There are many who claim that the question as to what is time is one of the hardest. It is comforting, however, that the notion of time does not have to be understood in order to sense time. Therefore, science and philosophy debate about time, while we live satisfied with naive-objectivist conceptions, contrary to the truth, and close to our need for time: lost time, hard time, optimistic time, stolen time….
In accord with our interest for the time that oscillates within a range of before and after, appearing as continuance, arising and maturation, becoming, by the way, experience of our existence (Bergson), the contest rules for the exhibition Time After consider the period of five years from graduation, as well as the art production within past two years, from 2008 until today. The accent on the period following graduation, Masters or doctoral degree, is a consequence of a presumption that this period can unfold in many different ways, in self-sufficient idling, in inhibition and fear of public critic, in a burst of creativity or omnipresence.
Since the algorithm of change is inscribed in time, logically there has to exist a precondition for change, an alteration of opposites, a reversal from a state of motion into a state of stillness. Aristotle spoke his mind on this matter by claiming that the time is a measure of stillness as much as it is a measure of motion. Much later on, Aurelius Augustine interpreted time as the subjective and transcendental category that exists within soul, thanks to memory, a peculiar database where, by plunking incessantly, we place event within temporary relations. Throughout the whole history of time research there persisted the above mentioned opposing viewpoints. One holds that time is the reality of soul, of the subject in a process of self-observation. The other, opposing, deems that time exist as an absolute notion, mathematic time, evenly flowing regardless of any external phenomena (Newton). Later on, Einstein too will classify time as objective, though not absolute, but relative phenomenon, the fourth spatial dimension.
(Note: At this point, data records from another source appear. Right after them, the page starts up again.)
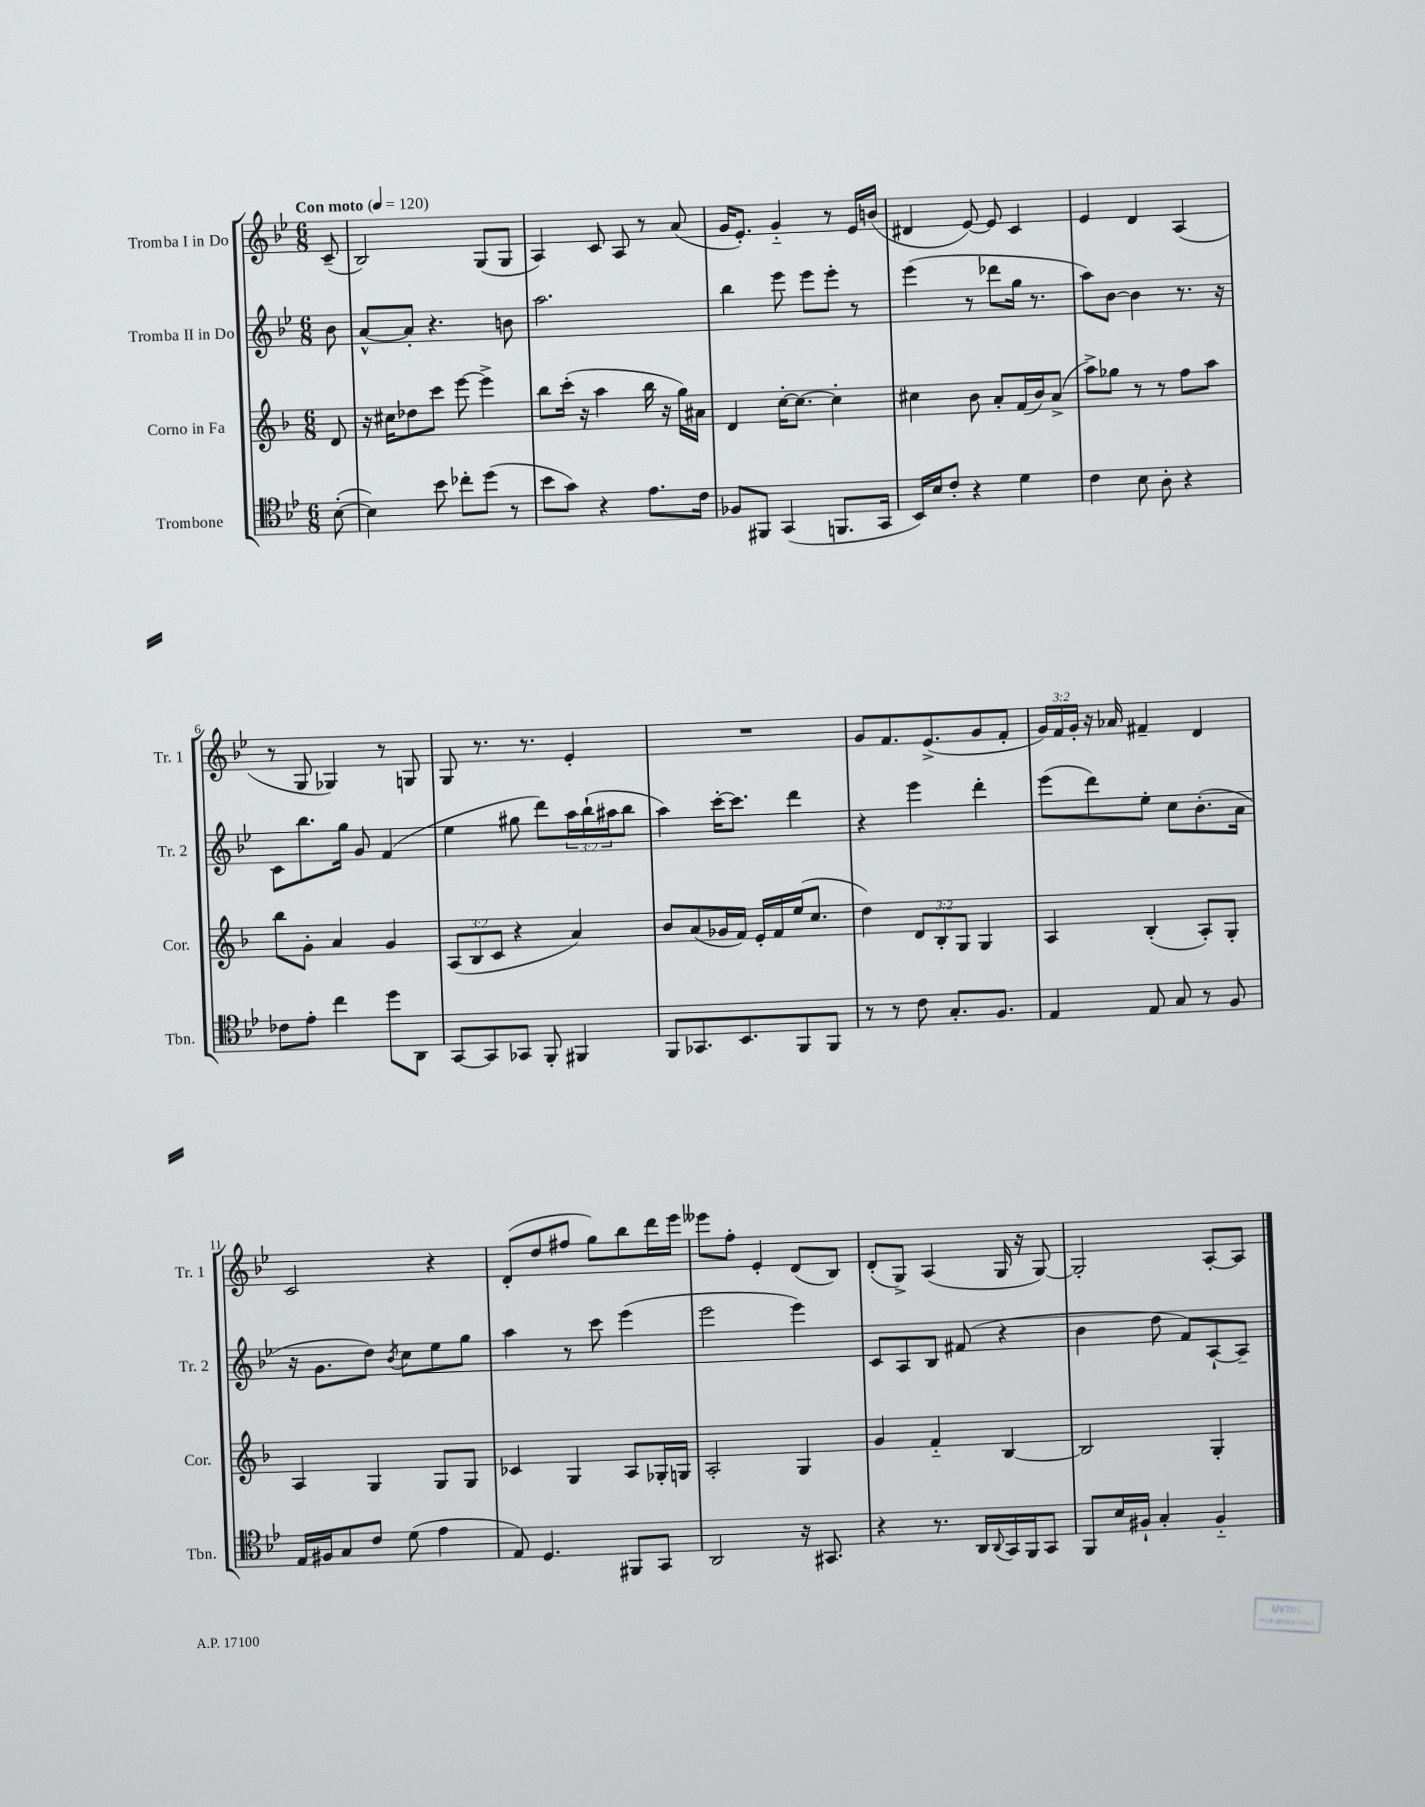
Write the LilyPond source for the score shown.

<<
\new StaffGroup <<
\new Staff = "s0" \with { instrumentName = "Tromba I in Do" shortInstrumentName = "Tr. 1" } {
    \clef treble \key bes \major \numericTimeSignature \time 6/8 \override Staff.TupletNumber.text = #tuplet-number::calc-fraction-text \partial 8 \tempo "Con moto" 4 = 120
    c'8--( |
    bes2) g8( g8 |
    a4) c'8 a8 r8 a'8( |
    g'16 ees'8.-.) g'4-_ r8 ees'16 b'16( |
    dis'4 ees'8~) ees'8 c'4 |
    ees'4 d'4 a4( |
    r8 g8 ges4) r8 g8 |
    g8 r8. r8. ees'4-. |
    R2. |
    g'8 f'8. ees'8.->( g'8 f'8-. |
    \tuplet 3/2 { g'16) f'16 g'16-. } r16 aes'16 fis'4-- d'4 |
    c'2 r4 |
    d'8-.( d''8 fis''8 g''8) bes''8 d'''16 ees'''16 |
    eeses'''8 f''8-. ees'4-. d'8( bes8) |
    d'8-.( g8->) a4( g16 r16 g8~) |
    g2-. a8~-. a8 \bar "|." |
}
\new Staff = "s1" \with { instrumentName = "Tromba II in Do" shortInstrumentName = "Tr. 2" } {
    \clef treble \key bes \major \numericTimeSignature \time 6/8 \override Staff.TupletNumber.text = #tuplet-number::calc-fraction-text \partial 8
    bes'8 |
    a'8~-^ a'8-. r4. b'8 |
    a''2. |
    bes''4 ees'''8 ees'''8 ees'''8-. r8 |
    ees'''4( r8 des'''8 g''16 r8. |
    a''8) bes'8~ bes'4 r8. r16 |
    c'8 bes''8. g''16 g'8 f'4( |
    ees''4 gis''8 d'''8) \tuplet 3/2 { a''16 bes''16-!( ais''16 } bes''8 |
    a''4) c'''16~-. c'''8. d'''4 |
    r4 ees'''4 d'''4-. |
    ees'''8( d'''8) ees''8-. c''8 bes'8.-.( a'16 |
    r16 g'8. d''8) \acciaccatura { bes'8 } c''8 ees''8 g''8 |
    a''4 r8 c'''8 ees'''4( |
    ees'''2 ees'''4) |
    c'8 a8 bes8 fis'8( r4 |
    bes'4 d''8 f'8) a8~-! a8-- \bar "|." |
}
\new Staff = "s2" \with { instrumentName = "Corno in Fa" shortInstrumentName = "Cor." } {
    \clef treble \key f \major \numericTimeSignature \time 6/8 \override Staff.TupletNumber.text = #tuplet-number::calc-fraction-text \partial 8
    d'8 |
    r16 cis''16 des''8 c'''8 e'''8~ e'''4-> |
    bes''8 c'''16-.( r16 a''4 bes''16 r16 g''16) ais'16 |
    d'4 c''16~-. c''8.~ c''4-. |
    cis''4 bes'8 a'8-. f'16( bes'16) a'8->( |
    a''8->) ges''8 r8 r8 f''8 a''8 |
    bes''8 g'8-. a'4 g'4 |
    \tuplet 3/2 { a8( bes8 c'8 } r4 a'4) |
    bes'8 a'8( ges'16 f'16) e'16-. f'16 e''16( c''8. |
    d''4) \tuplet 3/2 { d'8 bes8-. g8 } g4 |
    a4 bes4-.( a8-.) g8-. |
    a4 g4 g8 g8 |
    ces'4 g4 a8 ges16-. g16 |
    a2-. g4 |
    g'4 f'4-_ bes4~ |
    bes2 g4-. \bar "|." |
}
\new Staff = "s3" \with { instrumentName = "Trombone" shortInstrumentName = "Tbn." } {
    \clef tenor \key bes \major \numericTimeSignature \time 6/8 \partial 8
    bes8~-.( |
    bes4) bes'8 ces''8-. d''8( r8 |
    bes'8 g'8) r4 ees'8. c'16 |
    fes8 fis,8 g,4( f,8. g,16 |
    bes,16) bes16 c'8-. r4 d'4 |
    c'4 bes8 a8-. r4 |
    ces'8 ees'8-. c''4 d''8 a,8 |
    g,8~ g,8 ges,8 f,8-. fis,4 |
    f,8 ges,8. bes,8. f,8 f,8 |
    r8 r8 c'8 g8.-. f8. |
    ees4 ees8 g8 r8 f8 |
    ees16 fis16 g8 c'8 d'8( ees'4 |
    ees8) d4. fis,8 g,8 |
    a,2 r16 gis,8. |
    r4 r8. a,16 \appoggiatura { a,8 } g,16 f,16 g,8 |
    f,8 bes16 fis16-! g4-. fis4-_ \bar "|." |
}
>>
>>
Still, most of the scholars have come to incline to the metaphysical comprehension of time, considering it as the determinant of man's psychic and perceptual nature. This gives us impetus to think about time in an entirely personal sense. Finally, Hegel too has postulated such an utterly speculative definition of time, by claiming that time is a characteristic of being in general, revealed to us as something external. Yet perhaps most poetic and most human lines on time come from Augustine, who asked whether time measurements are illusion, since what is to measure if times past now are no longer, and times future are not yet. We have no other option but to agree, that the sense of time is pertaining to a personal inner vision of the world. The space, time’s counterpart, we use to see the external world (Kant).
In many cases, visual art gives a hint of overlapping between space and time, touching our inner sense of transience or continuance through the external, visible world. Parameters such as perception, barely visible change, whether in tempo, whether in the dynamics of image or sound, wake up our inner counter and enable the observer to respond to the known sense of time-lapse, that according to Aristotle is inscribed in our memory. The perception of time is especially impinged upon by the works that represent movement or are movable themselves (video, film). This exhibition contains several such works. However, we shall not go into them for the reason that the exhibition’s motif lays somewhere else entirely. The author of the exhibition’s concept, Emanuela Santini, does not posit time as either a visual problem or task. Rather, her impulse lays with providing artists with motive for communication during the crucial period, after they leave the educational institutions. If time is a form of self-observation and self-reflection on a journey to the self-consciousness (Kant) and if art is the only authentic relation to oneself (Heidegger) than twenty six (26) authors coming from various educational formats and cultural milieus are a sufficient sample to answer the question: What are we going to do with the time after?